* Brief 1
In the forum thread about Star Wars: The Old Republic below, what does AndyB say is lacking in the game?
* Brief 2
Carry on the forum thread about Star Wars: The Old Republic below, starting after its final post.

* Passage given
# Star Wars - The Old Republic



## Brad (Jan 2, 2012)

Star Wars - The Old Republic is the new MMO based in the world of Star Wars. I just started playing it and I'm absolutely hooked. Is anybody here playing it or planning on playing it?


----------



## Keenan (Jan 2, 2012)

That looks like a really cool game!


----------



## Brad (Jan 2, 2012)

It is!


----------



## AndyB (Jan 2, 2012)

One thing that really lacks for me in TOR is the space combat. It's on rails, there's no choice in ship.
However in Star Wars Galaxies, you could pick near any craft and go anywhere. 

I'm not one for MMOs normally.


----------



## Kaiaa (Jan 2, 2012)

Maybe...if I get a new computer, my bf and I may try it out.


----------



## Brad (Jan 3, 2012)

AndyB said:


> I'm not one for MMOs normally.



It doesn't feel like an MMO to me, like WoW, it feels more like a single-player game that just happens to have a multiplayer feature.


----------



## Prof Gallows (Jan 3, 2012)

I just got it yesterday, really fun, I was surprised at how well it turned out.


----------



## Morkie (Jan 3, 2012)

I'm playing it and I like it a lot.


----------



## Prof Gallows (Jan 4, 2012)

What servers do you guys play on? I can't hardly find anyone to play with on Elysium.


----------



## Brad (Jan 4, 2012)

I'm not at home right nowm but I'm 99% sure I play on Master Gnost-Dural. My name is Arganos, on the Sith Side.
I also play on Vulkar Highway. I play on Master Gnost-Dural more though, considereing my Sith Marauder on that server is level 15.

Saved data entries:
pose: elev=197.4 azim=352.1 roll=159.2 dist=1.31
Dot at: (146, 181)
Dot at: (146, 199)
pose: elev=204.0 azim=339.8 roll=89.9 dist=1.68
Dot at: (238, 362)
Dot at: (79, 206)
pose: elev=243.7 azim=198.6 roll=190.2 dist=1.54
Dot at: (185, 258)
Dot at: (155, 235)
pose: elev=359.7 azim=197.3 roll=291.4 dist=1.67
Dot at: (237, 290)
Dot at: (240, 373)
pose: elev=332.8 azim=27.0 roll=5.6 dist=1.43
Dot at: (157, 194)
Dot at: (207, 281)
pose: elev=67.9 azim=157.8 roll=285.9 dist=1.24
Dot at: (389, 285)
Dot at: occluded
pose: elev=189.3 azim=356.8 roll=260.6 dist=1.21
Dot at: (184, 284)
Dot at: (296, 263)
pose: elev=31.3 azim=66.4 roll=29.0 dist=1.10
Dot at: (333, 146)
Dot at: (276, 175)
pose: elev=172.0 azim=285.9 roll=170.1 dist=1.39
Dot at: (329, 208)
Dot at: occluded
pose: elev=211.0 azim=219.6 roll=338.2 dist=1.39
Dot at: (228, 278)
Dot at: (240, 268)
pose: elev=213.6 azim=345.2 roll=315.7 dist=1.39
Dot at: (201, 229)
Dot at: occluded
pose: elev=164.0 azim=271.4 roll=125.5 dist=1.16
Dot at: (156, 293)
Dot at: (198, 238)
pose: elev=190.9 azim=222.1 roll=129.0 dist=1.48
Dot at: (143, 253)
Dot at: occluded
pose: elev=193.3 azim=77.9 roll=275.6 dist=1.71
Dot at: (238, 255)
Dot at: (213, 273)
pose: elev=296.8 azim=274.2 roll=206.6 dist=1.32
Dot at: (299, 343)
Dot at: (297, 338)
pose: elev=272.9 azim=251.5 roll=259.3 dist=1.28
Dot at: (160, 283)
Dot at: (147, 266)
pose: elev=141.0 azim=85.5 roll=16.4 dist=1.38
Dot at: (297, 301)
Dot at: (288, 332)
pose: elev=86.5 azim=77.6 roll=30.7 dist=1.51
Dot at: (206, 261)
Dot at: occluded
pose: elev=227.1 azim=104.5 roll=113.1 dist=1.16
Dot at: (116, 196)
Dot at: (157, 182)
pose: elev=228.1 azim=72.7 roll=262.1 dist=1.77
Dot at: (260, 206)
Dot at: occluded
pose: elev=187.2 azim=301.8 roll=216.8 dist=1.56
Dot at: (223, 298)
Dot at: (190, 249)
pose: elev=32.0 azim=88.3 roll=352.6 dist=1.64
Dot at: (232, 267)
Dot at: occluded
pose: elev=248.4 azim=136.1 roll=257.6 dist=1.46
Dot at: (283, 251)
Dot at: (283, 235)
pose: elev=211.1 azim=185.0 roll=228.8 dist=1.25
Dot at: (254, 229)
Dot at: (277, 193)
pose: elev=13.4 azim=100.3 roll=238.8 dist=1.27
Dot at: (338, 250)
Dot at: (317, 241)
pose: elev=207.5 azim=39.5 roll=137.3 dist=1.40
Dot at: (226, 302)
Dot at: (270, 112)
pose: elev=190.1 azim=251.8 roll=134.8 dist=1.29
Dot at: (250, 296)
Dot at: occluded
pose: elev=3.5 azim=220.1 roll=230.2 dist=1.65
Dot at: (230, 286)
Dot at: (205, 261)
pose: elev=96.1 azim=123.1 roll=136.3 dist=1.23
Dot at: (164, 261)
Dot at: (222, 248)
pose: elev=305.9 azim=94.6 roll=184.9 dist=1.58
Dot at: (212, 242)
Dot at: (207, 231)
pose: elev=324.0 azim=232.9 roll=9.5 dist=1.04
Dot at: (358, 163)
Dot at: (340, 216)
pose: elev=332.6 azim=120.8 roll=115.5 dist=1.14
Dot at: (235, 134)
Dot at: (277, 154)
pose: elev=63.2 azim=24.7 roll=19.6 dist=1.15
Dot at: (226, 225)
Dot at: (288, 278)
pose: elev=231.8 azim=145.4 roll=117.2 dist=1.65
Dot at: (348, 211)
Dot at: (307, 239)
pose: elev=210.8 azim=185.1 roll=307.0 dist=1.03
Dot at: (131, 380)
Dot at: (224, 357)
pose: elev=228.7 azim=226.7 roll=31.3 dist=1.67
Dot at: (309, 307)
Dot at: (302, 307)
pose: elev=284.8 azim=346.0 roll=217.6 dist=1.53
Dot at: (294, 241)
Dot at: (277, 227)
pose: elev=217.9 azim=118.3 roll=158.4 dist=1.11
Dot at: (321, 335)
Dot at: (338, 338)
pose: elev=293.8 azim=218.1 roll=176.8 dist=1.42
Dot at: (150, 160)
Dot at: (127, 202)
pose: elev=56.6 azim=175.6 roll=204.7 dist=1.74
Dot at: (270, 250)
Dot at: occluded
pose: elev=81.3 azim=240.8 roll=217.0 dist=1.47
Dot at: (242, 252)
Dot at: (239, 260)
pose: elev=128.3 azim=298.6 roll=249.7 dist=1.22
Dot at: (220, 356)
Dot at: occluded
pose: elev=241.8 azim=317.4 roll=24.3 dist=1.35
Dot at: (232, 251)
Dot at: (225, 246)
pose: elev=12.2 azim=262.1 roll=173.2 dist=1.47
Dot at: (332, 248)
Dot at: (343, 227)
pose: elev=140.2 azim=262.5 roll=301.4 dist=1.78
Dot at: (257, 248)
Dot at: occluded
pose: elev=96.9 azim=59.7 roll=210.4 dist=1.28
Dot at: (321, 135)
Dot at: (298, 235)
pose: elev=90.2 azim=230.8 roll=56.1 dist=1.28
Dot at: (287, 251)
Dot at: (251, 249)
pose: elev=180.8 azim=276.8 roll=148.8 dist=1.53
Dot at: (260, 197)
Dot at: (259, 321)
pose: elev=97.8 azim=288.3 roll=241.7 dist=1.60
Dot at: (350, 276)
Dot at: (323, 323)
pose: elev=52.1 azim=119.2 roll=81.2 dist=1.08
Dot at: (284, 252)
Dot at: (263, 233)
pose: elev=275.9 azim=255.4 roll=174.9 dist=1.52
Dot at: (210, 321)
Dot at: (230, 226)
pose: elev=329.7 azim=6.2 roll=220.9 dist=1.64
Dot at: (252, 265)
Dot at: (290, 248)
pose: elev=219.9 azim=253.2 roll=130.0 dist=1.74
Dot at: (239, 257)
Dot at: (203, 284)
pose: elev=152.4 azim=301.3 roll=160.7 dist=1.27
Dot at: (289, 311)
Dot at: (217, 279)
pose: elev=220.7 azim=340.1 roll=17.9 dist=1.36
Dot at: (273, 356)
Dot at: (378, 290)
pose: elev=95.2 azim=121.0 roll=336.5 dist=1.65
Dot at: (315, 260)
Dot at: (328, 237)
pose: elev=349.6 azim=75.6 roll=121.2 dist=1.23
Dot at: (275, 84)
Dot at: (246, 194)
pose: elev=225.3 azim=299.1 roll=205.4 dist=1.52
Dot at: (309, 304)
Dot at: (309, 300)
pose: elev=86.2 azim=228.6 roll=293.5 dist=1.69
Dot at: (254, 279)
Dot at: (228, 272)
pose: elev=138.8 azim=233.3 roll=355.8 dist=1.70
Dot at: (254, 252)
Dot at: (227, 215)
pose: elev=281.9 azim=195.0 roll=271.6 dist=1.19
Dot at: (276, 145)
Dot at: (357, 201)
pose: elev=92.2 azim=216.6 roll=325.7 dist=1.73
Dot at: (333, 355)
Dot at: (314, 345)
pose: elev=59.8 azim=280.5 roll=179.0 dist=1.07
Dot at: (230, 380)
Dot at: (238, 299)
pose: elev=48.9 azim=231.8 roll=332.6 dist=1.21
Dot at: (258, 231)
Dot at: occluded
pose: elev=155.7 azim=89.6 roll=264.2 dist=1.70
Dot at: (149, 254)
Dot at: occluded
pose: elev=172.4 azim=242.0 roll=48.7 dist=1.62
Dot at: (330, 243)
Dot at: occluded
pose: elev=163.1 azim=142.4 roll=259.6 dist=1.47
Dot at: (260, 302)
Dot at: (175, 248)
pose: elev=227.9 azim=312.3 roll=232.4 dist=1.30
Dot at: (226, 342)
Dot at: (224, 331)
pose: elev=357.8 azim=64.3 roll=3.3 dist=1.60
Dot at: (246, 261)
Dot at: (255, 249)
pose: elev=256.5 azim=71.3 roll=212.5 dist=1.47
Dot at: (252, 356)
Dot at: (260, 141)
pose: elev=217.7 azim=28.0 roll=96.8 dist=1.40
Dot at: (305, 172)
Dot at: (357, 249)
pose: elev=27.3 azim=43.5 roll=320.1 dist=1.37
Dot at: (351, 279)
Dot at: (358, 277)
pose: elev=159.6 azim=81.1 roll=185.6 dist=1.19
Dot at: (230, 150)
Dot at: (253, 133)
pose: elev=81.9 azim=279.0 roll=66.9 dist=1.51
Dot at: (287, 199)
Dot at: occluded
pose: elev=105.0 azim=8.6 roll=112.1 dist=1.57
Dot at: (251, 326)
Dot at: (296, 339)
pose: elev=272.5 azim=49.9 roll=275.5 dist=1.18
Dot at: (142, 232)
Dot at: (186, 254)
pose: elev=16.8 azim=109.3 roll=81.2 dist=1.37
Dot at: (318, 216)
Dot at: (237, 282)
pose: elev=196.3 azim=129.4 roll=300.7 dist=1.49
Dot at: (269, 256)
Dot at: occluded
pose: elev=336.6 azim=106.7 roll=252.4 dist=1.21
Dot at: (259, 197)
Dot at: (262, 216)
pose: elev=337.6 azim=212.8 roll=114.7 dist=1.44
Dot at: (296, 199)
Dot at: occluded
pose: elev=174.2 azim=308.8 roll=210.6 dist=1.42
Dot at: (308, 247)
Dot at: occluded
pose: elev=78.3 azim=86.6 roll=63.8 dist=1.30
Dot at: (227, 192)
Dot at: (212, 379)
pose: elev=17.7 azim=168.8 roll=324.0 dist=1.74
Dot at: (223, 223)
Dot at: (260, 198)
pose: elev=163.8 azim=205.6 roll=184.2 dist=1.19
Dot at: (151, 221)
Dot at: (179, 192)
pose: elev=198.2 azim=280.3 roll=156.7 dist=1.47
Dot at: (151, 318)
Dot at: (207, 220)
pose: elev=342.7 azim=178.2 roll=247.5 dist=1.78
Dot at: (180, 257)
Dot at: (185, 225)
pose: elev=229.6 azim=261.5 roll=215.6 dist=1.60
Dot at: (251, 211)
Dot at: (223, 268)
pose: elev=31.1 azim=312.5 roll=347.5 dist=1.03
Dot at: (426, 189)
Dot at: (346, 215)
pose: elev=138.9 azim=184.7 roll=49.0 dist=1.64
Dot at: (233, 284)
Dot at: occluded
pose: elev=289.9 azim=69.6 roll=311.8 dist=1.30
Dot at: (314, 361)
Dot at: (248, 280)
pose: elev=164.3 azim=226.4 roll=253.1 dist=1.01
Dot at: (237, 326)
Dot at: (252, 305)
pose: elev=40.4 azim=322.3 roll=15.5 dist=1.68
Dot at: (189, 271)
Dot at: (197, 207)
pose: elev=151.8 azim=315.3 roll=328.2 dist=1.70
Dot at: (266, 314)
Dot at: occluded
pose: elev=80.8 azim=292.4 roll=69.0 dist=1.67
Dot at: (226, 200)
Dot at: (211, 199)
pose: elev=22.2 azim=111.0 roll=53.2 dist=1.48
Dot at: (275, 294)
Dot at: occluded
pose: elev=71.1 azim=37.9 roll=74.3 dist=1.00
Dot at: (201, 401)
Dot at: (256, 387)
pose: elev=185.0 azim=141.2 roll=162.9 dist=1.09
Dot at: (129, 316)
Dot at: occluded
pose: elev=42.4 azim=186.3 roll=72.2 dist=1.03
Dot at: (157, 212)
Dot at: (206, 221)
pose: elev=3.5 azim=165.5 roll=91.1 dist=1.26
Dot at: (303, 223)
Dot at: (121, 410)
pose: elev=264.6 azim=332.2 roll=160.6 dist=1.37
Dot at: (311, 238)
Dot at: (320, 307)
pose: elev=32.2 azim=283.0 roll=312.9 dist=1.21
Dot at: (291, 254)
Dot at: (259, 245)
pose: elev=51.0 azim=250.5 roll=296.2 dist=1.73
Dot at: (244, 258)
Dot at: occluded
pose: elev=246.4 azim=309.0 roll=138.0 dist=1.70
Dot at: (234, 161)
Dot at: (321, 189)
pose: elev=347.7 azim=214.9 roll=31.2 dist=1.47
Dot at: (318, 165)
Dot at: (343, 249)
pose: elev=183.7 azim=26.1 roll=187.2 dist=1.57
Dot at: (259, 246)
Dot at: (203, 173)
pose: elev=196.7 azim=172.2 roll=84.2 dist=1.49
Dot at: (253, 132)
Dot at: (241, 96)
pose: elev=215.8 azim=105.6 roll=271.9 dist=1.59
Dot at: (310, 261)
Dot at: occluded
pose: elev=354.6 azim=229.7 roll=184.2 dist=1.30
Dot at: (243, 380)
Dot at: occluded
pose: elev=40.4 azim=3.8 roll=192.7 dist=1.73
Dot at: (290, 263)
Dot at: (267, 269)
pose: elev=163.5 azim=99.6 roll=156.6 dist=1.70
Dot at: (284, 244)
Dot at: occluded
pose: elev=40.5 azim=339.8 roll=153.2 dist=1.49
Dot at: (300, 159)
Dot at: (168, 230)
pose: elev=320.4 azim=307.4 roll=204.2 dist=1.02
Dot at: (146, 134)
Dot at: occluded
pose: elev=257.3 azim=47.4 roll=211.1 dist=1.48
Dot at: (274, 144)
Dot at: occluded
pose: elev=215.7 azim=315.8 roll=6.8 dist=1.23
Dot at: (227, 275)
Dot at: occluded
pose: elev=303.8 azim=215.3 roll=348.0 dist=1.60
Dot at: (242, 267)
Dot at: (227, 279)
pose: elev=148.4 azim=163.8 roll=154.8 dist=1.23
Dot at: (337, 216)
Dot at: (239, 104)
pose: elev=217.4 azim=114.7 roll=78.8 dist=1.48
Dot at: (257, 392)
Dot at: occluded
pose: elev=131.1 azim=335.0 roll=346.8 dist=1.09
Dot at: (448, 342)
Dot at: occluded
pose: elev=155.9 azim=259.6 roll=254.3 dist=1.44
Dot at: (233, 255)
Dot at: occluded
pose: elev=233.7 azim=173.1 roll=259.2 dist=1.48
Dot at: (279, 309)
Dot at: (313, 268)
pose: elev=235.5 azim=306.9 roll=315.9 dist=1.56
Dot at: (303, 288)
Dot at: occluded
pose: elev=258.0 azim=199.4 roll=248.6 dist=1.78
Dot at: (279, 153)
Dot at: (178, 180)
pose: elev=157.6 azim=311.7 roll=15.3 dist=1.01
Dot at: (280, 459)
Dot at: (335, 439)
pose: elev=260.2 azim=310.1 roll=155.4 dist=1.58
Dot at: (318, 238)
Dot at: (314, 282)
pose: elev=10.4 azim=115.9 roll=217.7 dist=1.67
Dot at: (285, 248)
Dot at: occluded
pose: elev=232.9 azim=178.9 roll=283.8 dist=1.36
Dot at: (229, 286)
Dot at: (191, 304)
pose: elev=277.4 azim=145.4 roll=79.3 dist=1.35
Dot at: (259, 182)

* Final answer 1
The space combat, which is on rails and offers no choice of ship.

* Final answer 2
----------



## Fuse (Jan 5, 2012)

Played the closed beta, thought it was ok but I don't plan on buying it to play it again - I've seen better, free mmos.


----------



## Morkie (Jan 5, 2012)

I play on Elysium mostly, but I have another character on Jekk-Jekk tarr or something like that.


----------



## Prof Gallows (Jan 5, 2012)

Morkie said:


> I play on Elysium mostly, but I have another character on Jekk-Jekk tarr or something like that.



I have a level ten merc on Elysium, if you ever wanted to play. Name is Toshek.


----------



## Ashtot (Oct 12, 2012)

I played the free trial on SWtoR and I really like it! I bought for $12 when it went on sale and am waiting for November for it to go free-to-play.


----------



## Zura (Sep 14, 2014)

Is anyone still playing this?


----------



## Ashtot (Sep 14, 2014)

Vaati said:


> Is anyone still playing this?



I have it but haven't been playing it for about a month.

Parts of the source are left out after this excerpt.